§ Goal of the exercise
Pull every line with "lines" from the material.
[Data supplied Boundary: Start]
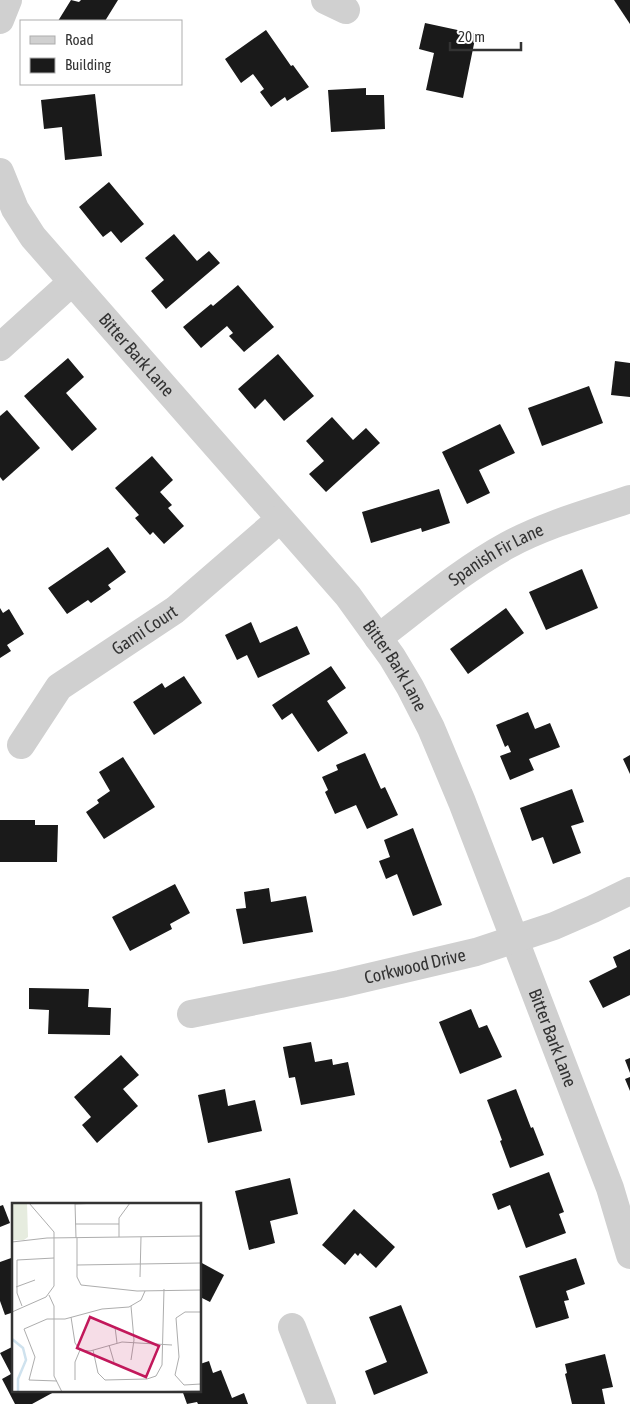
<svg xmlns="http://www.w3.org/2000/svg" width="630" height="1404" viewBox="0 0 630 1404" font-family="'Asap Condensed',sans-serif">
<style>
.building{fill:#1a1a1a}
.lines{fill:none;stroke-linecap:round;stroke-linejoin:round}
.minor{stroke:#d0d0d0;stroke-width:28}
.labels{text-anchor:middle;stroke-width:5;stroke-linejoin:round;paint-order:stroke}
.street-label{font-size:18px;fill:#333;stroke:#fff}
.inset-river{fill:none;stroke:#cfe2ee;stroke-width:2.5}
.inset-road{fill:none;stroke:#adadad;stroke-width:1}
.view{fill:#c2185b;fill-opacity:0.15;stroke:#c2185b;stroke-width:2.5}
.inset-edge{fill:none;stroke:#333;stroke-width:2.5}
</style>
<rect width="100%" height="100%" fill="#fff"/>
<!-- building -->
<g class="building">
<path d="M71,0L79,2L81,0H118L105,21H58Z"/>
<path d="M614,0H630V24Z"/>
<path d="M425,23L476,34L463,98L426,90L434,53L419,49Z"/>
<path d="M266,30L291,66L293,65L309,87L287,101L285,97L271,107L260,92L264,89L253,74L241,83L225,59Z"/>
<path d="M366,88V95H384L385,129L331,132L328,90Z"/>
<path d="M95,94L102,156L65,160L62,127L44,129L41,100Z"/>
<path d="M109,182L144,224L121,243L111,231L103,237L79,207Z"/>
<path d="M174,234L197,261L209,251L220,263L166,309L151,291L164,280L145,258Z"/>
<path d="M238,285L274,327L244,352L229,336L233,333L227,326L201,348L183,327L211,304L213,306Z"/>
<path d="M278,354L314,396L284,421L265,399L255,409L238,389Z"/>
<path d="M68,358L84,377L66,393L97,429L72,451L24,396Z"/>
<path d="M615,361L630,363V397L611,395Z"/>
<path d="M589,386L603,423L542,446L528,408Z"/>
<path d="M7,410L40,448L3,481L0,477V416Z"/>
<path d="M332,417L353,440L366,428L380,443L326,492L309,474L324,461L306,441Z"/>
<path d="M500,424L515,453L479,470L490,493L467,504L442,452Z"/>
<path d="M152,456L173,480L160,492L172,505L168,508L184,526L164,544L153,532L150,535L135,518L139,515L115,488Z"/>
<path d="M439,489L450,523L422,532L421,528L371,543L362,512Z"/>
<path d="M108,547L126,572L108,585L111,589L91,603L88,600L67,614L48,588Z"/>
<path d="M582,569L598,608L546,630L529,592Z"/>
<path d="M0,608L3,613L9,609L24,634L7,645L11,651L0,658Z"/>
<path d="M506,608L524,633L468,674L450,649Z"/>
<path d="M251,622L260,643L297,626L310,654L258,678L247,655L237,660L225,635Z"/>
<path d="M331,666L346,688L327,701L348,733L318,752L292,713L282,720L272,705Z"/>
<path d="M184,676L202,703L154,735L133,702L162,683L165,688Z"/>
<path d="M528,712L535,729L550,723L560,747L529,759L534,770L510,780L500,756L511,752L508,745L505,747L496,725Z"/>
<path d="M365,753L381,789L385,787L398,815L367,829L356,805L335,814L325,792L328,790L322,777L338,770L336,765Z"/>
<path d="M630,755V774L623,759Z"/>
<path d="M123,757L155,807L104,839L86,812L99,803L97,800L110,791L99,772Z"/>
<path d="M572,789L584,822L571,826L581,853L553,864L543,837L532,841L520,808Z"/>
<path d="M0,820H35V825H58L57,862H0Z"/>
<path d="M413,828L442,905L413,916L397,874L386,879L379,861L390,857L384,840Z"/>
<path d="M175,884L190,913L170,924L172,929L130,951L112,917Z"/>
<path d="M269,888L271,902L306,896L313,932L243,944L236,909L246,908L244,892Z"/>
<path d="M630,949V995L603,1008L589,981L617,967L613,957Z"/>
<path d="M29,988L89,989L88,1007L111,1008L110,1035L48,1034L49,1010L29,1009Z"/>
<path d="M471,1009L479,1028L487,1025L502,1057L460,1074L439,1022Z"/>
<path d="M311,1042L315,1062L332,1059L333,1065L348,1062L355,1095L301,1105L295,1077L289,1078L283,1047Z"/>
<path d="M121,1055L139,1075L123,1089L138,1106L97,1143L82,1125L91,1117L74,1097Z"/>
<path d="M630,1058V1073L625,1060Z"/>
<path d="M630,1077V1091L625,1079Z"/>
<path d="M225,1089L228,1106L255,1100L262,1131L208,1143L198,1095Z"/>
<path d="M516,1089L531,1128L533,1127L544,1155L510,1168L500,1141L502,1140L487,1100Z"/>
<path d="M549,1172L564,1212L559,1214L566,1233L526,1248L510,1205L498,1210L492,1194Z"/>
<path d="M290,1178L298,1214L270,1221L275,1243L249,1250L235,1191Z"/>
<path d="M3,1205L10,1223L0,1227V1206Z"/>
<path d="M354,1209L395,1247L376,1268L360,1253L358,1256L355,1253L345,1265L322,1245Z"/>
<path d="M14,1257V1312L5,1315L0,1301V1262Z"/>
<path d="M576,1258L585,1284L566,1291L569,1300L564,1301L569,1318L536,1328L519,1276Z"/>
<path d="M200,1262L224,1275L210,1302L200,1297Z"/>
<path d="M401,1305L428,1373L374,1395L365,1371L387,1362L369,1317Z"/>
<path d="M14,1346V1390H53L54,1392L32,1404H15L2,1379L11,1374L0,1353Z"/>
<path d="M605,1354L613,1387L602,1389L605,1404H572L565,1374L567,1373L565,1364Z"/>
<path d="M209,1361L213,1373L221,1370L232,1398L244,1393L248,1404H198L197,1402L187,1404L182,1390H200V1364Z"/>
</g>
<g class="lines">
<!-- minor -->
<g class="minor">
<path d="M325,0L346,10"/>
<path d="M0,20L8,0"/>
<path id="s1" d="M0,172L15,209L33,237L348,596L392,657L410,687L431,728L462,802L610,1188L630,1255"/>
<path d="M0,347L72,282"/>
<path id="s2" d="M378,638C420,606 462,570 508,545C547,524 589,513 630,499"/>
<path id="s3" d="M21,745L59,687L175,610L279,520"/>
<path id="s4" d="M191,1014L340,984L476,952L554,926L593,909L630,891"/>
<path d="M292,1327L322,1404"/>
</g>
</g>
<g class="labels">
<!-- street labels -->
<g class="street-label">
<text dy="6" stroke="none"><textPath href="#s1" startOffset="230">Bitter Bark Lane</textPath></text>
<text dy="6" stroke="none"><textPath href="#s2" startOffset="145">Spanish Fir Lane</textPath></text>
<text dy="6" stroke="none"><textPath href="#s3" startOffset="172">Garni Court</textPath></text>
<text dy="6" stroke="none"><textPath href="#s1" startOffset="635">Bitter Bark Lane</textPath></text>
<text dy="6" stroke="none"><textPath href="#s4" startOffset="229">Corkwood Drive</textPath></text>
<text dy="6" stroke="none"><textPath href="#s1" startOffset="1040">Bitter Bark Lane</textPath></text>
</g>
</g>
<!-- overview -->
<g transform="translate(12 1203)">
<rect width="189" height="189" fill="#fff"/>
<path d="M0,0H15L16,34L12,37H0Z" fill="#e6ecdf"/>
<path class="inset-river" d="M0,136L11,145L14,157L6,176V189"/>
<path class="inset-road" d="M63,0L64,35M63,1L86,0M63,21H107M107,34V15L118,0M65,35V74L69,82M0,39L35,35L189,33M65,62L189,60M128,74L129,34M69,82L125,88L189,87M4,84L23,77M37,92L42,103V173L50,189M10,103L5,90V57L42,55M0,109L34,94L42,83V29L17,0M189,109H173L164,115L167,154L163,172L172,182L189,181M59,114L63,140L68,147M103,124L105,140M97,142L102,159M68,147L78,148L110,139L160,142M81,147L86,170L93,177L135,176L144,173L150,162L152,86M119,157L122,137L119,103M63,177V159L68,147M45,178L17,177L23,154L12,126L35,116H53L90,106L117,104L129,97L133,88M117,189L189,188"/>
<path class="view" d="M78,114L147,143L134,174L65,145Z"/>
<rect width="189" height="189" class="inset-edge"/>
</g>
<!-- legend -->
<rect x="20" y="20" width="162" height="65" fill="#ffffff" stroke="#adadad"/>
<rect x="30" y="36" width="25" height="8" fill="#d0d0d0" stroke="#adadad"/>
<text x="65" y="45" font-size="15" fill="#333333">Road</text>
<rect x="30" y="58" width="25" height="15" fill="#1a1a1a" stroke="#adadad"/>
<text x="65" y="70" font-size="15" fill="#333333">Building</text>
<!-- scale -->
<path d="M450 42v8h71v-8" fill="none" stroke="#333333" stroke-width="2.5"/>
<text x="458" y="42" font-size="15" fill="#333333" stroke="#ffffff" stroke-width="4" paint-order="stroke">20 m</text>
</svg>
[Data supplied Boundary: End]
§ Task result
.lines{fill:none;stroke-linecap:round;stroke-linejoin:round}
<g class="lines">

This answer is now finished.